Coronary 18F-NaF uptake reflects the rate of calcification of coronary atherosclerotic plaque. Increased PCAT density is associated with vascular inflammation. Currently, the relationship between increased PCAT density and 18F-NaF uptake in stable patients with HRPs on coronary CTA has not been characterized.
Patients who underwent coronary CTA were screened for HRP, which was defined by 3 concurrent plaque features: positive remodeling; low attenuation plaque (LAP) (<30 Hounsfield units HU) and spotty calcification; and obstructive coronary stenosis ≥50% (plaque volume >100 mm3). Patients with HRPs were recruited to undergo 18F-NaF PET/CT. In lesions with stenosis ≥25%, quantitative plaque analysis, mean PCAT density, maximal coronary motion−corrected 18F-NaF standard uptake values (SUVmax), and target-to-background ratios (TBR) were measured.

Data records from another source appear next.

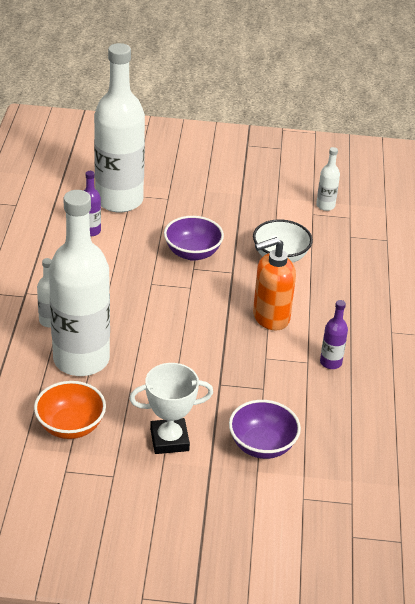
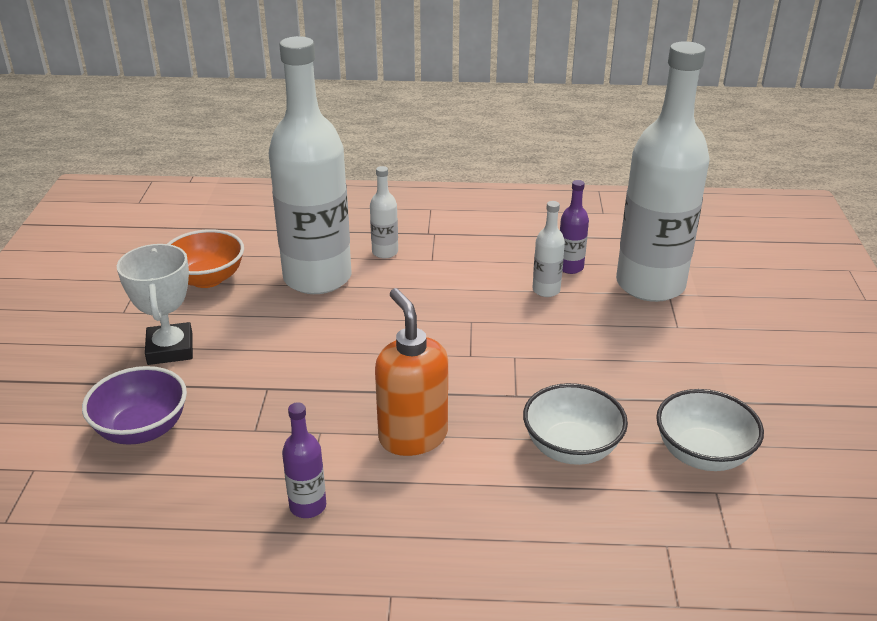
camera: 90 degrees right, 5 degrees down
purple bowl [164,216,224,261] -> none
white bottle [316,147,340,211] -> white bottle moved to [532,201,565,297]
none -> white bowl [656,389,764,471]

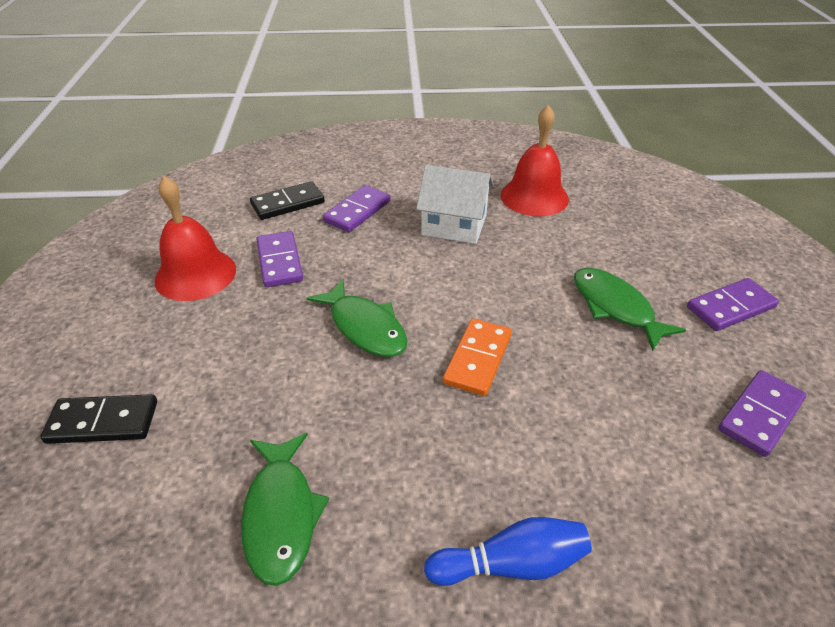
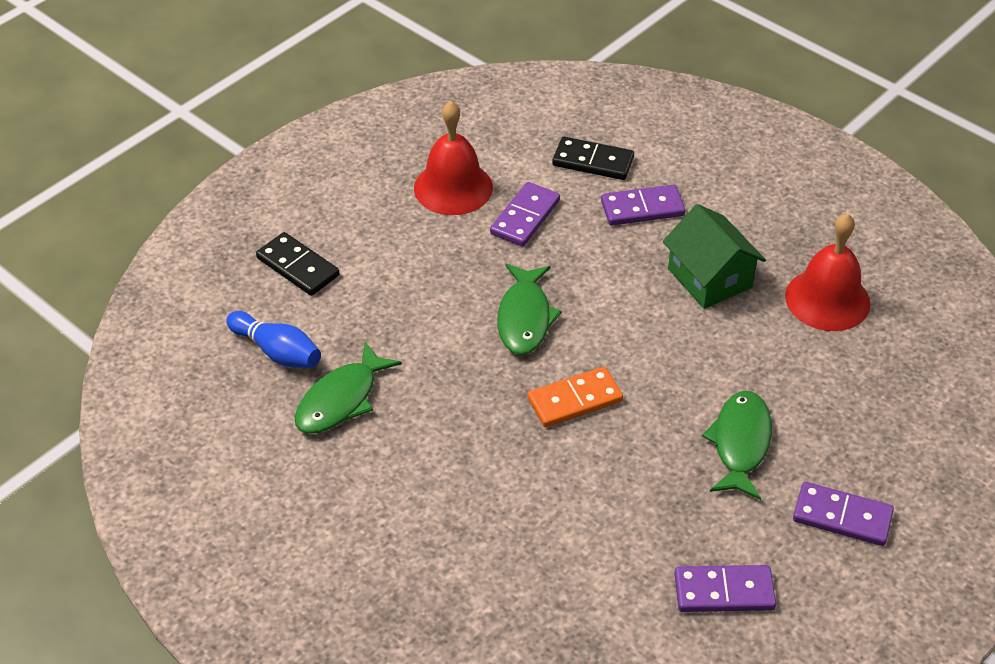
camera: 45 degrees right, 5 degrees up
white house [416,165,494,244] -> green house [663,204,766,309]
blue bowling pin [424,517,592,586] -> blue bowling pin moved to [226,311,321,368]

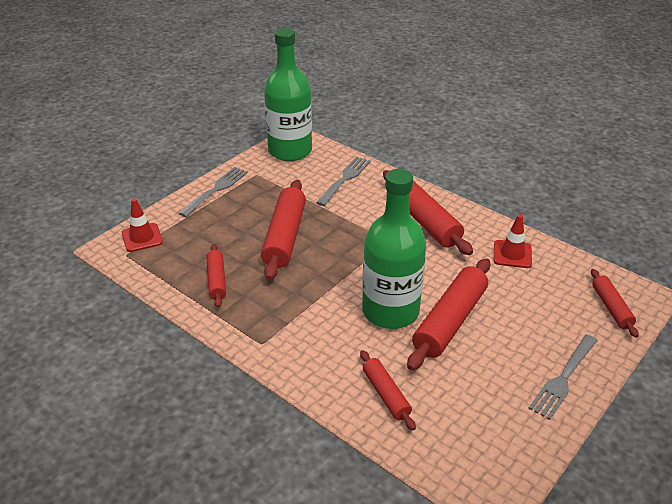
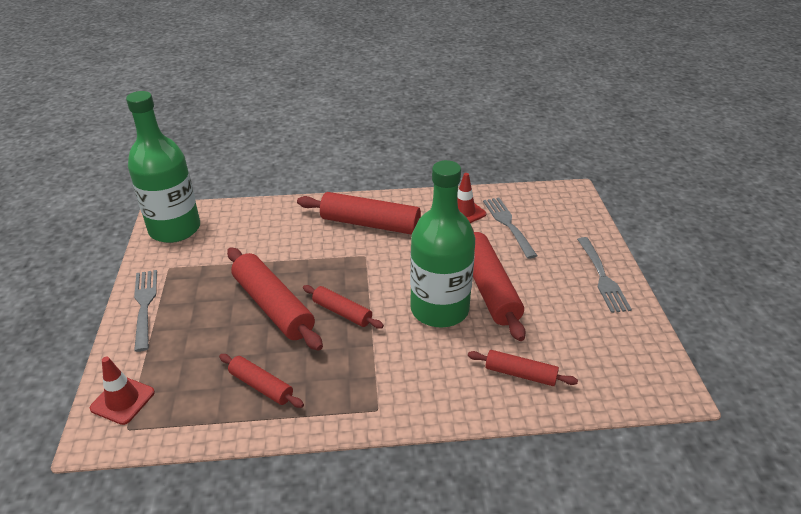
camera: 45 degrees left, 0 degrees up
grey fork [316,157,371,206] -> grey fork moved to [483,198,537,259]
red rolling pin [591,269,639,338] -> red rolling pin moved to [303,285,384,329]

Forty-one patients (age 65 ± 6 years; 68% men) were recruited. Fifty-one lesions in 23 patients (56%) showed increased coronary 18F-NaF activity. Lesions with 18F-NaF uptake had higher surrounding PCAT density than those without 18F-NaF uptake (−73 HU; interquartile range −79 to −68 HU vs. −86 HU; interquartile range −94 to −80 HU; p < 0.001). 18F-NaF TBR and SUVmax were correlated with PCAT density (r = 0.63 and r = 0.68, respectively; all p < 0.001). On adjusted multiple regression analysis, increased lesion PCAT density and LAP volume were associated with 18F-NaF TBR (β = 0.25; 95% confidence interval: 0.17 to 0.34; p < 0.001 for PCAT, and β = 0.07; 95% confidence interval: 0.03 to 0.11; p = 0.002 for LAP).
In patients with HRP features on coronary CTA, increased density of PCAT was associated with focal 18F-NaF PET uptake. Simultaneous assessment of these imaging biomarkers by 18F-NaF PET and CTA might refine cardiovascular risk prediction in stable patients with HRP features.